All three of these service lines are enabled by a number of characteristics in common, many of which are not traditionally found in law firms, such as:
- access to IP and technology solutions and platforms, as well as nonlawyer human expertise in process mapping, project management and data science
- a multidisciplinary approach to problem-solving that cuts across various professional specialties
- access to capital to provide the resources necessary for acquiring needed human and nonhuman assets
- an ability to structure compensation packages sufficient enough to attract and retain top-quality nonlawyer talent
- a centralized process for making business decisions, with hierarchical management
To achieve these results, most ALSP services are structured under a corporate organizational model that provides for centralized management, access to external capital, flexibility in structuring equity and compensation arrangements, and an ability to adjust quickly to changing market dynamics. For structural, cultural and sometimes regulatory reasons, these characteristics are difficult to achieve in the professional partnership format used by most law firms.
Notwithstanding such difficulties, the ALSP survey found that law firm captives are implementing the legal operations and legal technology business models to undertake corporate transactions, M&A due diligence, legal drafting, and contract management and abstraction on behalf of their corporate clients. At the same time, 43% of US law firms turned to independent ALSPs for consulting advice on legal operations, and 42% for advice on legal technology. This is an endorsement of the leading-edge expertise of independent ALSPs – no longer on the periphery of the market and hardly “alternative” – but also a manifestation of the difficulty law firms face in attracting and retaining nonlegal talent.
For a cautionary tale of law firms attempting to extend their businesses beyond their core expertise, one need only look to the efforts of many US law firms to create “ancillary businesses” in the mid-1980s, a detailed discussion of which can be found in the Hildebrandt Handbook of Law Firm Management. At that time, a number of firms began to experiment with ancillary businesses as a means of expanding the range of services offered to law firm clients. The practice spread quickly, and by 1991, more than 80 such ancillary businesses were being operated by law firms around the country, in such areas as government relations or lobbying enterprises; investment, tax or financial consulting operations; and international trade consulting.
Critics charged that the affiliations between lawyers and nonlawyers represented by ancillary businesses posed a threat to the “professionalism” of lawyers and raised serious ethical questions about lawyer independence, conflicts of interest and preservation of client confidences. Responding to these criticisms, the American Bar Association in 1989 initiated a well-publicized review of ancillary business practices that ultimately resulted in adoption in 1994 of the ABA’s Rule 5.7 of the Model Rules of Professional Conduct. That rule in effect set out the circumstances under which law firms could permissibly form ancillary businesses.
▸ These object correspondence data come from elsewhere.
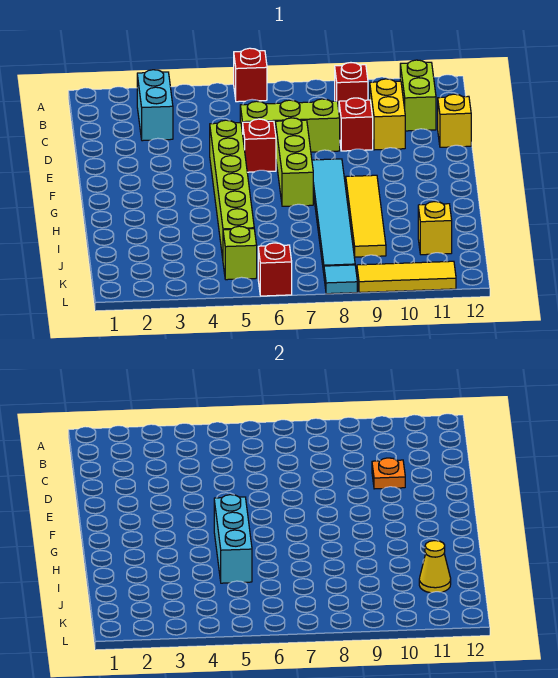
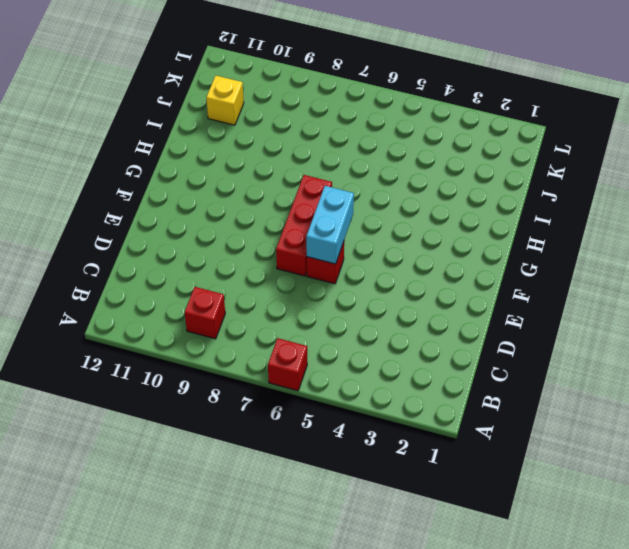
cyan 1x2 brick [306,186,354,264] -> cyan 1x2 brick moved to [137,70,173,141]
red 1x3 brick [276,175,332,276] -> lime 1x3 brick [276,118,313,206]
none -> lime 1x2 brick [400,60,436,131]
none -> yellow 1x2 brick [370,79,405,150]
none -> lime 1x3 brick [240,99,340,152]

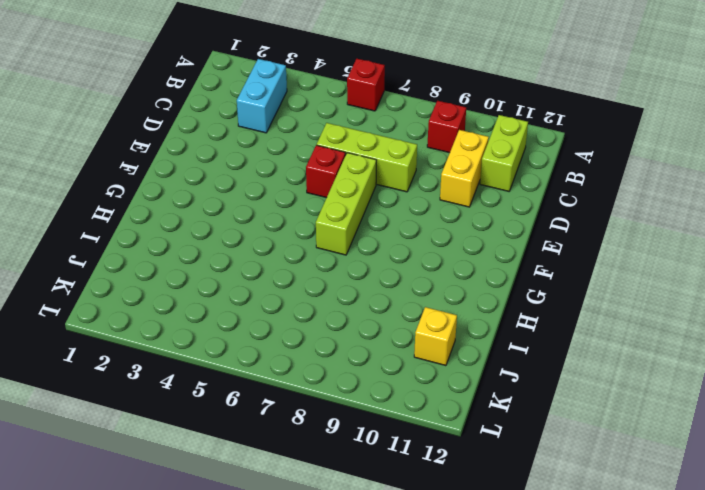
none -> red 1x1 brick [339,98,373,151]
none -> yellow 1x1 brick [438,94,471,147]
none -> lime 1x6 brick [210,120,254,258]

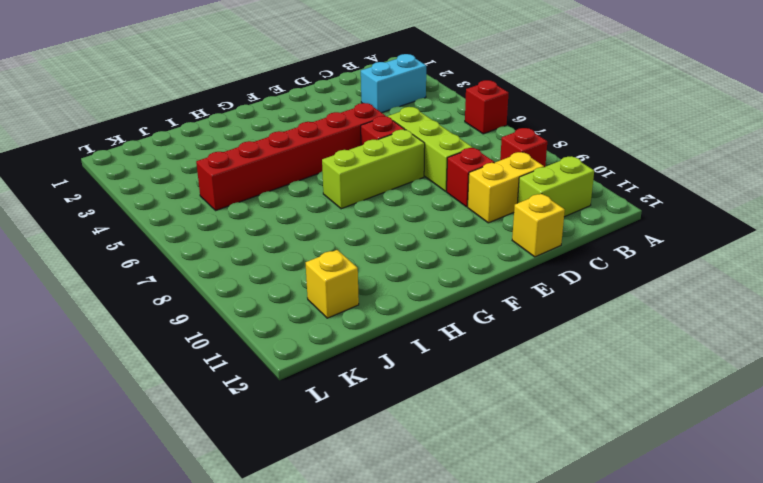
red 1x6 brick [196,103,385,210] -> lime 1x6 brick [210,120,254,258]
none -> cyan 1x6 tile [312,159,355,273]
none -> yellow 1x4 tile [346,175,386,257]
none -> lime 1x1 brick [223,226,257,280]

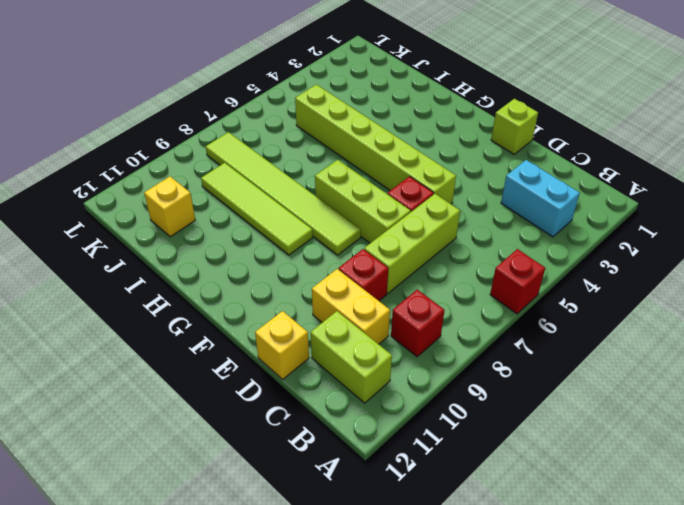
lime 1x1 brick [491,99,538,154] -> lime 1x1 brick moved to [223,226,257,280]
lime 1x6 tile [206,132,361,255] -> cyan 1x6 tile [312,159,355,273]
lime 1x4 tile [201,163,313,255] -> yellow 1x4 tile [346,175,386,257]
none -> red 1x1 brick [258,243,292,296]
none -> cyan 1x1 tile [324,265,357,294]
none -> yellow 1x3 tile [357,261,456,292]

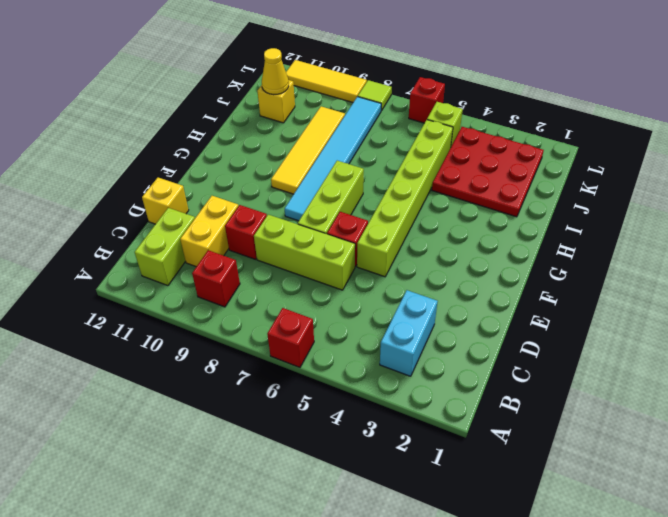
red 3x3 plate [432,127,544,217] -> none
lime 1x1 tile [358,80,392,110] -> cyan 1x1 tile [324,265,357,294]
none -> orange 1x1 plate [372,458,405,489]
none -> cyan 1x3 brick [214,495,252,583]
Today, there is no real question that US law firms can ethically operate ancillary businesses (such as captive ALSPs), but the organizational structures and procedures that are required to do so remain complicated and administratively awkward.
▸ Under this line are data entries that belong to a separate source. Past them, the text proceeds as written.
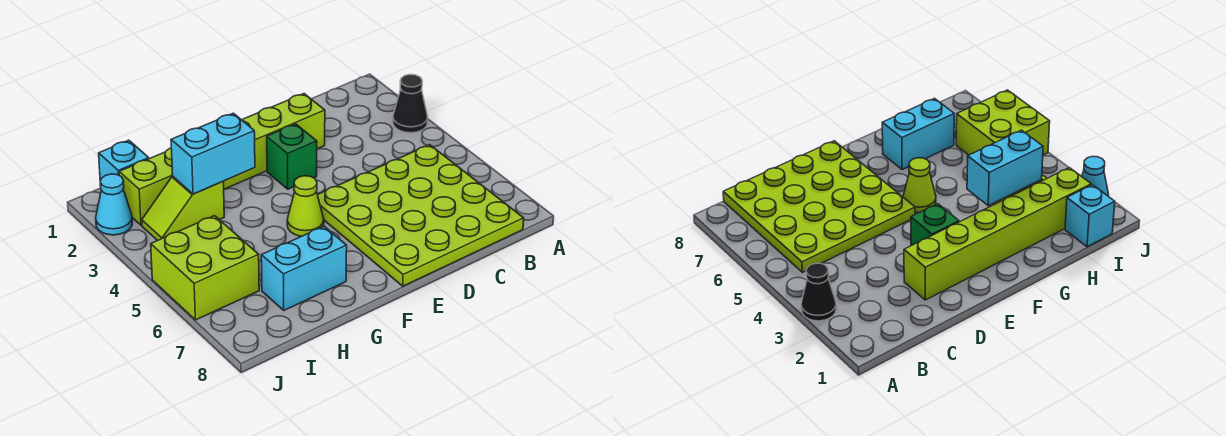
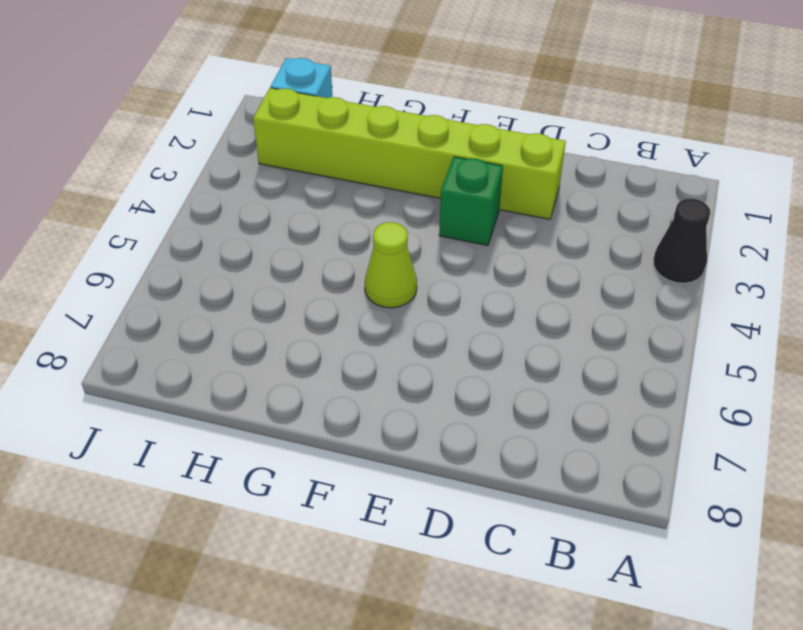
none -> lime 4x4 plate [318,145,524,286]
none -> cyan 1x2 brick [261,226,347,310]

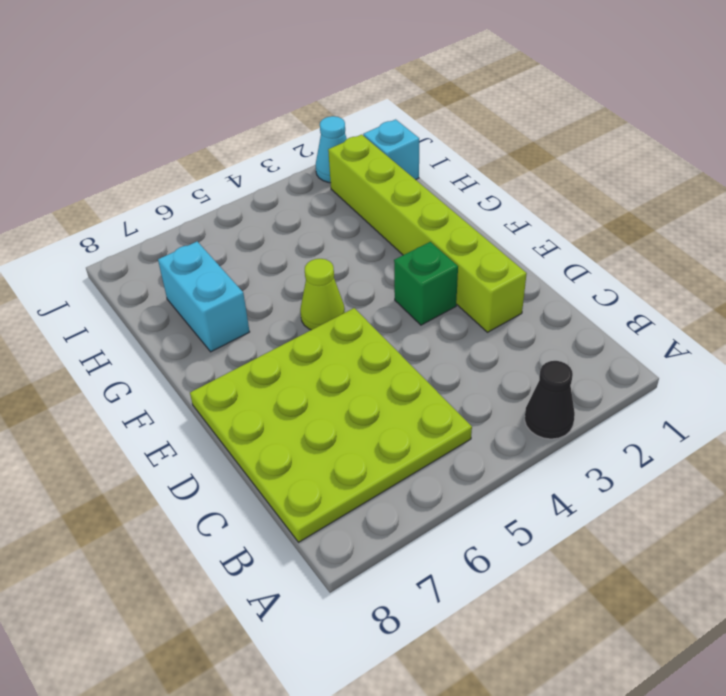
none -> lime 1x2 slope [142,177,224,240]
none -> lime 2x2 brick [151,216,259,320]

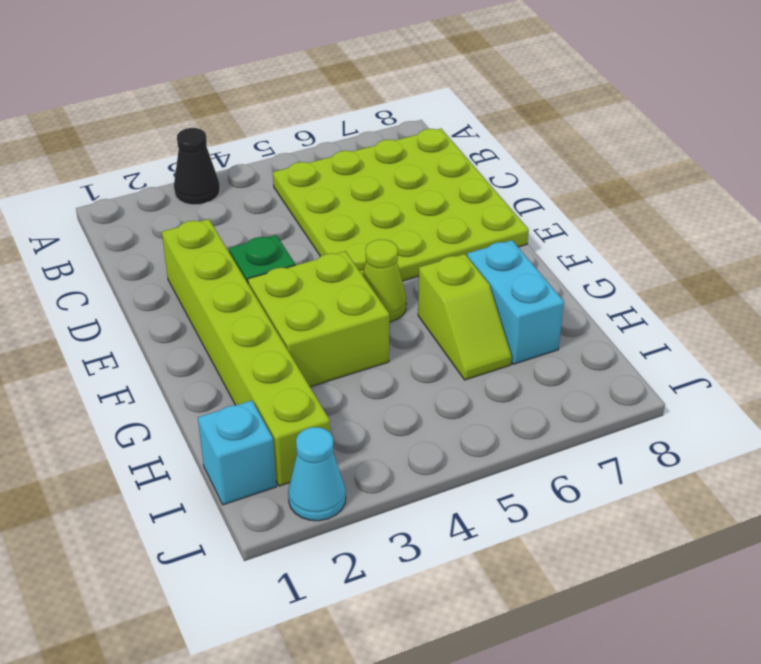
lime 2x2 brick [248,251,389,387] -> lime 2x2 brick moved to [151,216,259,320]
lime 1x2 slope [418,254,512,380] -> lime 1x2 slope moved to [142,177,224,240]
none -> cyan 1x2 brick [171,113,255,194]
On the other hand, in the UK the regulatory barriers to such operations are much less onerous. But traditional UK law firms, just as those in the US, must address the question of whether their business model is fundamentally compatible with the models needed for most ALSP services.
Working through these issues in a way that enables law firms to be competitive in their expansion into the ALSP services market will remain a significant challenge.